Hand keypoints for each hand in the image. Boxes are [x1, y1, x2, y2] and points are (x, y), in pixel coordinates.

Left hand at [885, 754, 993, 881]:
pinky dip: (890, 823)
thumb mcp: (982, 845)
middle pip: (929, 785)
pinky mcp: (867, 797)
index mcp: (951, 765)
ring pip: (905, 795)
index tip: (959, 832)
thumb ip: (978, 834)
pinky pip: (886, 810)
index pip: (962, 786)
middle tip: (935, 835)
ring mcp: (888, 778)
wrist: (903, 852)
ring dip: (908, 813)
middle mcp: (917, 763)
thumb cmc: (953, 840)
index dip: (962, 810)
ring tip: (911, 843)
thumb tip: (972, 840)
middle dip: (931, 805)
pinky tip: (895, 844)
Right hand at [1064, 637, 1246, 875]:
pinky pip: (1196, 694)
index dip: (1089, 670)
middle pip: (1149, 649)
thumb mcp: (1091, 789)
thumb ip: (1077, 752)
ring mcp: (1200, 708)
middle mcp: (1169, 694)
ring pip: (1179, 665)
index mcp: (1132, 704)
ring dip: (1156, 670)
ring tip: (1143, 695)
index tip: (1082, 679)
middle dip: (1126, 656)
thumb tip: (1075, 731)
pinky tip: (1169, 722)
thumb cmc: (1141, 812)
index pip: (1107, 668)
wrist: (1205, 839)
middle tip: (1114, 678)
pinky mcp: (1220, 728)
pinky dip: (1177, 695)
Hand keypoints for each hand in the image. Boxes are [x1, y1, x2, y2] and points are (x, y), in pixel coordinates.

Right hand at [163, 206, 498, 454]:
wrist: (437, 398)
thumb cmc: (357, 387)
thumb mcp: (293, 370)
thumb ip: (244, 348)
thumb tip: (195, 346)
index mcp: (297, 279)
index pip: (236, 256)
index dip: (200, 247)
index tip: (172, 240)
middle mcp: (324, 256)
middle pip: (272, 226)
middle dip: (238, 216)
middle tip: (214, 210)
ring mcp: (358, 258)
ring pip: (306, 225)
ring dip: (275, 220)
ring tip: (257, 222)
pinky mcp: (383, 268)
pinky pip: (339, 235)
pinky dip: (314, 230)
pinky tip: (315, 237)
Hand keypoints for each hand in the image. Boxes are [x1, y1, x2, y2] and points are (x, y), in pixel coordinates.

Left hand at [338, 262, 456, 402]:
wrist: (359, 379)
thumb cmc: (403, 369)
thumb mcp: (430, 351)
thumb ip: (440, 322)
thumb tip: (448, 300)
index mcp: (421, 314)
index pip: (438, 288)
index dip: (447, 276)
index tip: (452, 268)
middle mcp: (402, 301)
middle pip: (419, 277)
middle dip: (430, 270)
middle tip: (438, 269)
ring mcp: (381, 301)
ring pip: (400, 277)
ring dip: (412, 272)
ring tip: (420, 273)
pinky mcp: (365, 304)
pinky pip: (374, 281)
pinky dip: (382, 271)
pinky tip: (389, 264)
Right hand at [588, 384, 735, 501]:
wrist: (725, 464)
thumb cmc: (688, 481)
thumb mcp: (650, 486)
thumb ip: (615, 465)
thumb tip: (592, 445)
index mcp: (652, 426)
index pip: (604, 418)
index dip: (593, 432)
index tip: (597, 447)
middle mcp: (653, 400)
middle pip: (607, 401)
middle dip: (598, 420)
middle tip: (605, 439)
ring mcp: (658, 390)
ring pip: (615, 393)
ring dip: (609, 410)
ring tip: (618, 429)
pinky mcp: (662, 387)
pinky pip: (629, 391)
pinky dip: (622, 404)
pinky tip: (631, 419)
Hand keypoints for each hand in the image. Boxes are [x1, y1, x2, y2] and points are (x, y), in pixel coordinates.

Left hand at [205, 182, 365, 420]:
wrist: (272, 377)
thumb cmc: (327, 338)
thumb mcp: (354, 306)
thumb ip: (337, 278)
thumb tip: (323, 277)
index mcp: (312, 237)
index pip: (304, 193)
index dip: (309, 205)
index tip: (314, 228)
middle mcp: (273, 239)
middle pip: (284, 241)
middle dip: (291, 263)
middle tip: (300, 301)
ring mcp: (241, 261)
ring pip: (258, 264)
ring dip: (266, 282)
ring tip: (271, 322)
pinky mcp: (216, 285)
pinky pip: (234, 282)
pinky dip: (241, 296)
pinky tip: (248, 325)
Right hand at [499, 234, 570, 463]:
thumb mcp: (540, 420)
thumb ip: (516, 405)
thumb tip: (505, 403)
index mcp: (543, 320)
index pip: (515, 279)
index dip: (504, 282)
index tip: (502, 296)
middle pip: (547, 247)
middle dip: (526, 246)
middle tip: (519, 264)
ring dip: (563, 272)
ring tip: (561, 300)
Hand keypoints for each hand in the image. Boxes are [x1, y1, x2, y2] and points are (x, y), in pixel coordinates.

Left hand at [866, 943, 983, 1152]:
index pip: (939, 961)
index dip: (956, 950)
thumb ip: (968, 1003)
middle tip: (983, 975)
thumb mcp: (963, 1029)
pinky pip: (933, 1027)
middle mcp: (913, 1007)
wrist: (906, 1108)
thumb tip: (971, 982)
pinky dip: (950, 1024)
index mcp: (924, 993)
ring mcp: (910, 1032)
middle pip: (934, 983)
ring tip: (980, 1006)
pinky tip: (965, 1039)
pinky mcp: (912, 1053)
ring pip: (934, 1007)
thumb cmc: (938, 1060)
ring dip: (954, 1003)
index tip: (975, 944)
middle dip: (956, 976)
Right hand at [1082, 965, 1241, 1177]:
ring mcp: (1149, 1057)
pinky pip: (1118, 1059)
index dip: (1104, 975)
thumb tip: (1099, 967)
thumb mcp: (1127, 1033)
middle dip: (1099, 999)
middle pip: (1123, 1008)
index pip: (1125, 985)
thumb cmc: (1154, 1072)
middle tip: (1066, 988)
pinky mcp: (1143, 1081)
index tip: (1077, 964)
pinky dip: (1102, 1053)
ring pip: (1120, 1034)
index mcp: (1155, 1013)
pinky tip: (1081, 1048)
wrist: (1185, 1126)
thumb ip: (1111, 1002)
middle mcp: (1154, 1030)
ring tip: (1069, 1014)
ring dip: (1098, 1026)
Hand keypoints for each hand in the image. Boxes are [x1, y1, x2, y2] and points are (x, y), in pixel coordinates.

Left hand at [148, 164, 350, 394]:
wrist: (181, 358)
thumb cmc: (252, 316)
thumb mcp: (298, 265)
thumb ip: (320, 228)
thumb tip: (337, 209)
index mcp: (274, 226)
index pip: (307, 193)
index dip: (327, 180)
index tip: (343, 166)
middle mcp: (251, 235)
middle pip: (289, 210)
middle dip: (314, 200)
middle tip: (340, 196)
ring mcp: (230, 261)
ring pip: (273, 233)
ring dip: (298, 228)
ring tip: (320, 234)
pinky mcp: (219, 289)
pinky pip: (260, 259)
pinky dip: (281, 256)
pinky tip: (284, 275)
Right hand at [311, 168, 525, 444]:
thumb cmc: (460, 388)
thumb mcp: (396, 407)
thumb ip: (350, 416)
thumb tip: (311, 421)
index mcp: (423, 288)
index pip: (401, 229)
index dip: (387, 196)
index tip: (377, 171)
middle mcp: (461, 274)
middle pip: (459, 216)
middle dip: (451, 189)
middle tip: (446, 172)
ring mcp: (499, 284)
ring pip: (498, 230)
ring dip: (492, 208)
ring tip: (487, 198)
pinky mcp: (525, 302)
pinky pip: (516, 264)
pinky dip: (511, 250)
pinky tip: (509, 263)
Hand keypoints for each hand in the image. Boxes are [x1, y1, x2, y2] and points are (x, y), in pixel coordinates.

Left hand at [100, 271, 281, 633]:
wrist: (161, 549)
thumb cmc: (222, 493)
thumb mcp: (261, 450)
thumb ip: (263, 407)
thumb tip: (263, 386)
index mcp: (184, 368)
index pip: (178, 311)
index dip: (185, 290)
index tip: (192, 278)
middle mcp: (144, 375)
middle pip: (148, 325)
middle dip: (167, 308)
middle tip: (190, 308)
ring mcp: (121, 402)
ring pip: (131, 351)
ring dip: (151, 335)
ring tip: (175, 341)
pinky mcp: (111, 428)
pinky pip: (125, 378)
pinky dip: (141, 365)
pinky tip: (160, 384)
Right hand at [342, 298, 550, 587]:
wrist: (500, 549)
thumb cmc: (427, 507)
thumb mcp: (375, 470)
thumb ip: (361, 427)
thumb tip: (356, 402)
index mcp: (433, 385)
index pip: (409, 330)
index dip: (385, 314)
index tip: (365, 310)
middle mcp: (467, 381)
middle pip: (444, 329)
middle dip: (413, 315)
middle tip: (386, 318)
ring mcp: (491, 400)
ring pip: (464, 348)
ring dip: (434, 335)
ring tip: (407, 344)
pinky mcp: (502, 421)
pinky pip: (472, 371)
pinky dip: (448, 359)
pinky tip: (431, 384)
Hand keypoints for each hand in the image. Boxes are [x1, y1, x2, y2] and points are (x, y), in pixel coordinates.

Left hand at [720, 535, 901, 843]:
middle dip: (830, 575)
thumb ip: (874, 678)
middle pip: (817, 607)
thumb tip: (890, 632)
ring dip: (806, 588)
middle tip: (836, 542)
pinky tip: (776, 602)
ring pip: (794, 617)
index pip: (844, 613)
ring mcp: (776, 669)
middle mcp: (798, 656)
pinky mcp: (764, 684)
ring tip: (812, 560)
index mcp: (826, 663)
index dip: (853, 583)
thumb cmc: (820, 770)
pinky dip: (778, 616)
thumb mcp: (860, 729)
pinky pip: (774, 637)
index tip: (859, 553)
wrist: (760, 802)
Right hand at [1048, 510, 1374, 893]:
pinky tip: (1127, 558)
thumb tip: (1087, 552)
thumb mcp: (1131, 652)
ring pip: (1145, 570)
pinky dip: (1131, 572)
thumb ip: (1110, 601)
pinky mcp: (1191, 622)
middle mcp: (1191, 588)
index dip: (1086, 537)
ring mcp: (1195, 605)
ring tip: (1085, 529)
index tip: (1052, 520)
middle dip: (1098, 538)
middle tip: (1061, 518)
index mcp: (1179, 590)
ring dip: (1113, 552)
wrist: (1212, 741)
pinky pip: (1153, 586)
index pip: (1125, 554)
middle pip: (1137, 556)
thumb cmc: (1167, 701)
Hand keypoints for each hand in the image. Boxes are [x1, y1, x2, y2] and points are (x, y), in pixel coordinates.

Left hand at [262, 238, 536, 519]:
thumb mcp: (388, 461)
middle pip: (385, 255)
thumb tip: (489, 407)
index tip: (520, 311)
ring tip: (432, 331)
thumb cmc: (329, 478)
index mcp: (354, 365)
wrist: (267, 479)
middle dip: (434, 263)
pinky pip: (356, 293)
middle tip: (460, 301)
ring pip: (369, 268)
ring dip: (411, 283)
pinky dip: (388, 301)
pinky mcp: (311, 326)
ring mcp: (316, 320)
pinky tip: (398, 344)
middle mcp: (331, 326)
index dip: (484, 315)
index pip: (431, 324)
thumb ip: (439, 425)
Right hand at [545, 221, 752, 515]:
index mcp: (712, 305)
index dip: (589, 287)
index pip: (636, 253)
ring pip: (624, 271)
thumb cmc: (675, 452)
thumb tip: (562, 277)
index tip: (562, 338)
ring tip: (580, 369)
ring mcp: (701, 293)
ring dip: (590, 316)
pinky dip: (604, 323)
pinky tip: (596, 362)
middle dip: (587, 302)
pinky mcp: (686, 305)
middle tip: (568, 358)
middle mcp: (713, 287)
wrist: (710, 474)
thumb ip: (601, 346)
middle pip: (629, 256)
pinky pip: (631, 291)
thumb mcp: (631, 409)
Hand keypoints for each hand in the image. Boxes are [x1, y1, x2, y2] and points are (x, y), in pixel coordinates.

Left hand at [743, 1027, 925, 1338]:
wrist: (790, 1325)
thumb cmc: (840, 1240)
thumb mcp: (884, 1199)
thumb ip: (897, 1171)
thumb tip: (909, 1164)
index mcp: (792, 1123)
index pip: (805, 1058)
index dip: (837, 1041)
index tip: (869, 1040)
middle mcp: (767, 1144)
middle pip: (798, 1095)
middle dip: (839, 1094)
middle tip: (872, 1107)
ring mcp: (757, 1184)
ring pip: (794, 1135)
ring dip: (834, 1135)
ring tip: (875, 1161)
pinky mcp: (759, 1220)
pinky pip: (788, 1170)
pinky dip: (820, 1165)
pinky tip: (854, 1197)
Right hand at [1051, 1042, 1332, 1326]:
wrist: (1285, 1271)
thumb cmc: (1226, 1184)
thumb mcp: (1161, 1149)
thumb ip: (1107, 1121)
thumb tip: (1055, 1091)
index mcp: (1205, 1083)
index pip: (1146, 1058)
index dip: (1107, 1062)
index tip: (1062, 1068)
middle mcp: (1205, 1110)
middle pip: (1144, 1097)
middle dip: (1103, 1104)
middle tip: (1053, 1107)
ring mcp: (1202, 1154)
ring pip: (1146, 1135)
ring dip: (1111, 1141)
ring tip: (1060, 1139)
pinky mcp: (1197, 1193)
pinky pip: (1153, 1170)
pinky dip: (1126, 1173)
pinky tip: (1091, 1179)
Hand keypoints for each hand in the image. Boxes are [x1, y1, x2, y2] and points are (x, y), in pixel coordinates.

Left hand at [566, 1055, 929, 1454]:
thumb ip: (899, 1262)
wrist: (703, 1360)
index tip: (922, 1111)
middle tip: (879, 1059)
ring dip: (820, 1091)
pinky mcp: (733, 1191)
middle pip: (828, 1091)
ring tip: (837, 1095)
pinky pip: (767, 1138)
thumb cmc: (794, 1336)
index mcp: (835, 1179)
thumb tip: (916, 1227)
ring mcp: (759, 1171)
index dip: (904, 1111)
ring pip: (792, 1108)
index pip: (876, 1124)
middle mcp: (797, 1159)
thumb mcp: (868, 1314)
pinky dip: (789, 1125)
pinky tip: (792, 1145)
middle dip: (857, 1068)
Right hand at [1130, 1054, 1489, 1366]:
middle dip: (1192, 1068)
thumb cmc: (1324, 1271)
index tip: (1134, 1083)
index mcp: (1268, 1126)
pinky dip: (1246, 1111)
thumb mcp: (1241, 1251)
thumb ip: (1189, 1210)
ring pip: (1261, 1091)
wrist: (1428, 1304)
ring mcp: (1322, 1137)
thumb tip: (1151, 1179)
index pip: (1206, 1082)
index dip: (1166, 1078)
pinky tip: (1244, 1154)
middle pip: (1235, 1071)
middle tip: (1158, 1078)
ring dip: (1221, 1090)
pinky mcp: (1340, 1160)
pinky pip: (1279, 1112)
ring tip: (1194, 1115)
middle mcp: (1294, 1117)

• **YOUR ASSIGNMENT**: Taking the line with "ring mcp: (759, 1171)" as the first and the line with "thumb cmc: (1324, 1271)" as the last, retype that stretch of the data above exactly, with no other lines.

• **SOLUTION**:
ring mcp: (759, 1171)
index dip: (904, 1111)
ring pip: (792, 1108)
index pip: (876, 1124)
middle mcp: (797, 1159)
thumb mcp: (868, 1314)
pinky dip: (789, 1125)
pinky tip: (792, 1145)
middle dip: (857, 1068)
Right hand at [1130, 1054, 1489, 1366]:
middle dip: (1192, 1068)
thumb cmc: (1324, 1271)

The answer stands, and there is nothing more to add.